◆ **Instructions for the task**:
Scan the entries below. List each line with "PAULO".
═══ Recorded information ═══
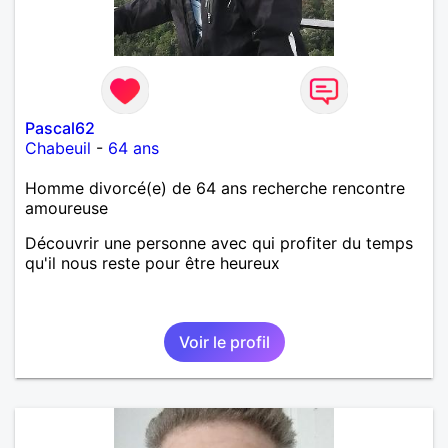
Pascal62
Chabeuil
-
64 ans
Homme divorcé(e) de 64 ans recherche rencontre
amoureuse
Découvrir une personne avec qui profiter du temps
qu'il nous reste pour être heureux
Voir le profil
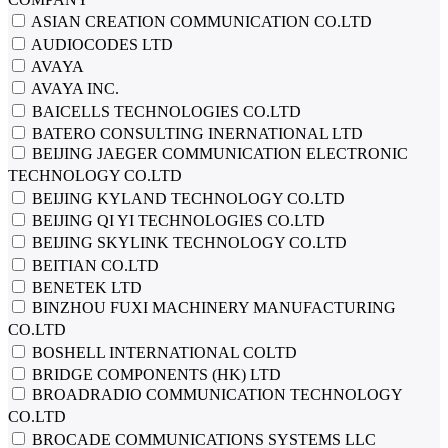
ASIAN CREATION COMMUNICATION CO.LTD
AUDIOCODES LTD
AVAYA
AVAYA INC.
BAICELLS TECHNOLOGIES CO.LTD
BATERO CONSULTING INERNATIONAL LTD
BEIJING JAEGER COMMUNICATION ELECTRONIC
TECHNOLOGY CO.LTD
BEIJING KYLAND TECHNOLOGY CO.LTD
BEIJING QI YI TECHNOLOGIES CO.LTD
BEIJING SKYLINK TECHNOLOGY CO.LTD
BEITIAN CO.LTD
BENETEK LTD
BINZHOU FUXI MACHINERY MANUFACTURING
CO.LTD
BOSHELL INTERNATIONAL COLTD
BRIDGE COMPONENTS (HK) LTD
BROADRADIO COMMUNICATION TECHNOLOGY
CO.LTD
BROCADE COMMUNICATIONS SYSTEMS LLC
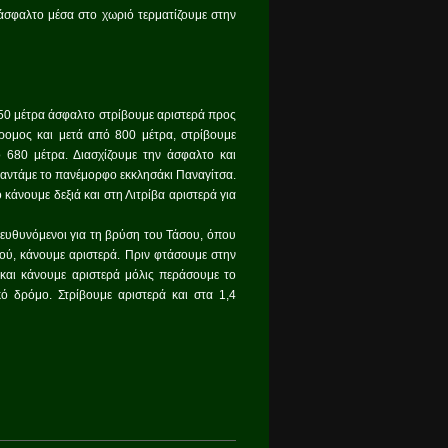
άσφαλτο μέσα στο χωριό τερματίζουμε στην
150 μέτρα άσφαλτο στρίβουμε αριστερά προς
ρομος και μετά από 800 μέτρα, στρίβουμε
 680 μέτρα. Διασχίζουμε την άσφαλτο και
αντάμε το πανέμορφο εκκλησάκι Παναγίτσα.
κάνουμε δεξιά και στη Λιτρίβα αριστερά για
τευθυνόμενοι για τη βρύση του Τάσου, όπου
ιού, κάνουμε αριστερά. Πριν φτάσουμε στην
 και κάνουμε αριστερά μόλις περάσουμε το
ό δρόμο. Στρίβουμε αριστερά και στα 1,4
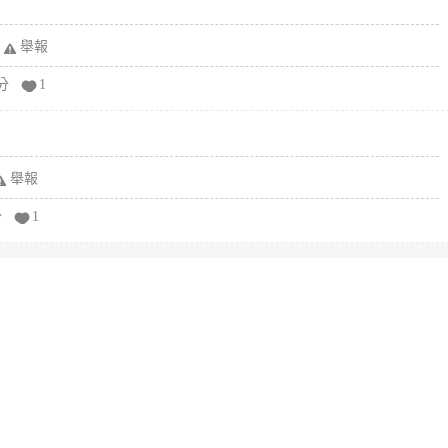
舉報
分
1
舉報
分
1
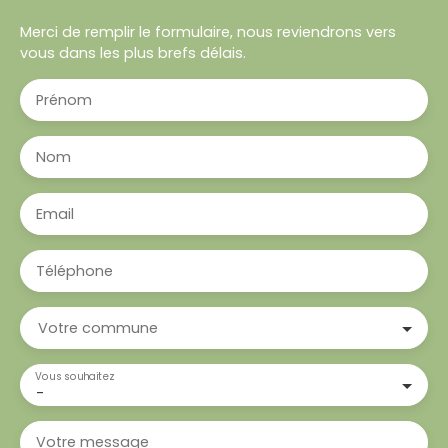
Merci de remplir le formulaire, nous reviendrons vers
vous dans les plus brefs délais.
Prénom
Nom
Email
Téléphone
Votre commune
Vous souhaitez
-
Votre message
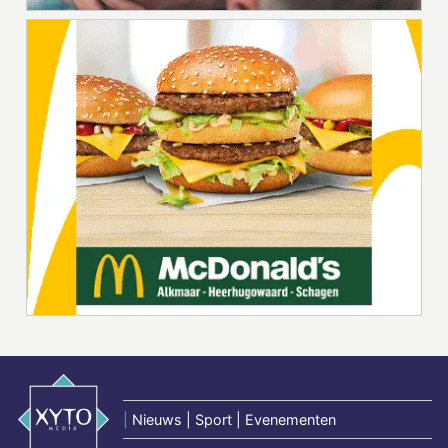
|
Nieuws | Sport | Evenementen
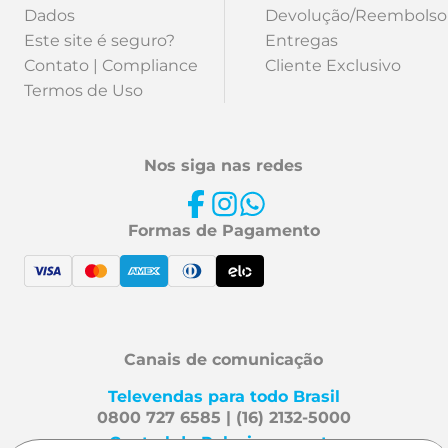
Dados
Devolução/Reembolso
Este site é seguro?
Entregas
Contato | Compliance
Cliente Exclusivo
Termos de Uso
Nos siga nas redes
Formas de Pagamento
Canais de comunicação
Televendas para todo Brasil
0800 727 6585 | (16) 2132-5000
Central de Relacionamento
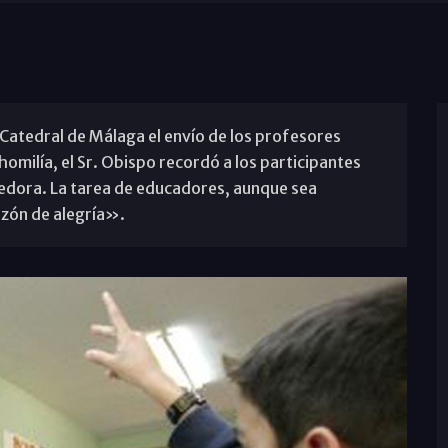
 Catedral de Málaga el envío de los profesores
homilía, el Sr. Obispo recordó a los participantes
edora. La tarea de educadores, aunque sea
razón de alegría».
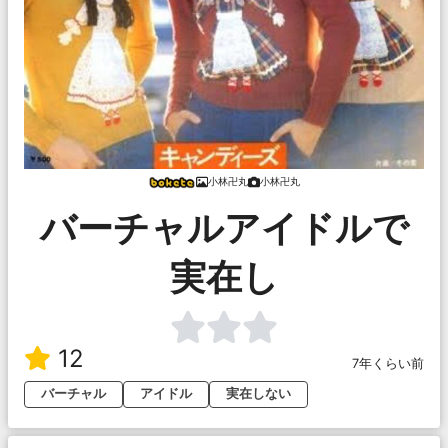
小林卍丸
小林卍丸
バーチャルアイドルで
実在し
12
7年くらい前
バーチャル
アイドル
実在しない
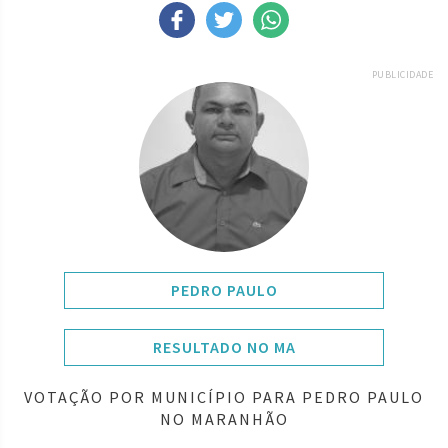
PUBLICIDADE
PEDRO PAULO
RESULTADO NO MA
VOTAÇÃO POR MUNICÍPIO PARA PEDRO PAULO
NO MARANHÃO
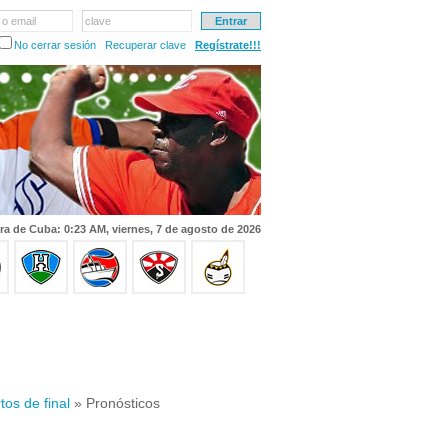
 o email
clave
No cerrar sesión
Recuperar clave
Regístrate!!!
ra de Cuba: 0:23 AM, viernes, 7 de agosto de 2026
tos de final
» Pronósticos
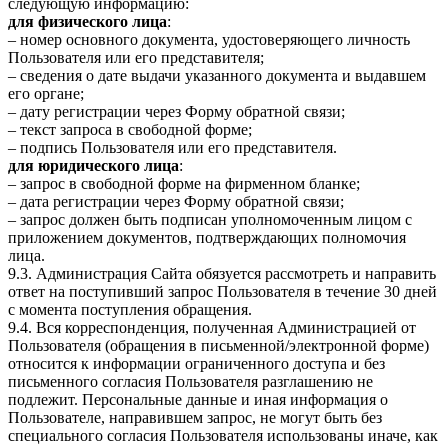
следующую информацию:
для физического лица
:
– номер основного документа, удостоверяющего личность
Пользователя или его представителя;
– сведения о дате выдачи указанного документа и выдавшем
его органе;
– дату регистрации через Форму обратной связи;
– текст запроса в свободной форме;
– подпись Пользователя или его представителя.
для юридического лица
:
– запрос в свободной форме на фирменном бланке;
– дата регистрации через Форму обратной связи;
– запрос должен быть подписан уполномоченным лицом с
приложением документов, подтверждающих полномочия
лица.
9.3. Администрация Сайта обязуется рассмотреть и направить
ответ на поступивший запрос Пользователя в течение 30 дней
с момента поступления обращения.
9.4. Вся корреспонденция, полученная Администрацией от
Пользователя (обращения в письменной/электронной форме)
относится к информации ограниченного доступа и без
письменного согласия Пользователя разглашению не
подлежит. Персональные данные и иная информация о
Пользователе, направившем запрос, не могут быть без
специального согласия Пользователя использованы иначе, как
═══
═══ Recorded information ═══
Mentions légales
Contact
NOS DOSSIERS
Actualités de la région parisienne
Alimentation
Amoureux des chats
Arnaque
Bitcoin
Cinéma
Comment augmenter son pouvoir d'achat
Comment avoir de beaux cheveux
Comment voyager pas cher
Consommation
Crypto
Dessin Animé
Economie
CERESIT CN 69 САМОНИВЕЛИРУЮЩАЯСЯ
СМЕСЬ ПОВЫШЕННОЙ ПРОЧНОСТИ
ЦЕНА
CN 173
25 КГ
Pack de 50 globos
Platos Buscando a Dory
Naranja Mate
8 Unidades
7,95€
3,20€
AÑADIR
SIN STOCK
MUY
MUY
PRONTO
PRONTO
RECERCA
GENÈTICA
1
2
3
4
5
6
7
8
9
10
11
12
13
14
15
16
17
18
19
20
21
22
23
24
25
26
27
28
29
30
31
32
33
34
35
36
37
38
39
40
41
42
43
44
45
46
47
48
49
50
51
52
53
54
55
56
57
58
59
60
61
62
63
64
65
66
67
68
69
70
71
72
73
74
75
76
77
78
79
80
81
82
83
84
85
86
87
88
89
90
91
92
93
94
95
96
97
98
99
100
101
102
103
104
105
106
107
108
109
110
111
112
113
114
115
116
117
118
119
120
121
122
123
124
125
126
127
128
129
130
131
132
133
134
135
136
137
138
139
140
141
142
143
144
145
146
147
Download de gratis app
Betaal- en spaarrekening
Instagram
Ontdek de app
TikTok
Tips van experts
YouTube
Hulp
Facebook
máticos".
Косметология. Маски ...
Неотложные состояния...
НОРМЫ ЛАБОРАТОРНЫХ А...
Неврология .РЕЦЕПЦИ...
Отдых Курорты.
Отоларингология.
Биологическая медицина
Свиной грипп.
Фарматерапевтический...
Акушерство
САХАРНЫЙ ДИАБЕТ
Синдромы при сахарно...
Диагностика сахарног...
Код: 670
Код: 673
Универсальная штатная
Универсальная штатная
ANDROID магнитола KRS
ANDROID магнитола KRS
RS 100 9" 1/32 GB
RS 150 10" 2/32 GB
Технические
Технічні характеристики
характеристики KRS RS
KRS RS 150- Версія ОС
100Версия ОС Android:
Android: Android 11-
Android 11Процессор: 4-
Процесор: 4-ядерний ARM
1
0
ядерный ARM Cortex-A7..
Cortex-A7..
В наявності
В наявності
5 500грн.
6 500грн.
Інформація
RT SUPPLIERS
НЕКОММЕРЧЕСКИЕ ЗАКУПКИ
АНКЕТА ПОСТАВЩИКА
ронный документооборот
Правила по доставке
═══
◆ **Completed exercise**:
PEDRO PAULO
VOTAÇÃO POR MUNICÍPIO PARA PEDRO PAULO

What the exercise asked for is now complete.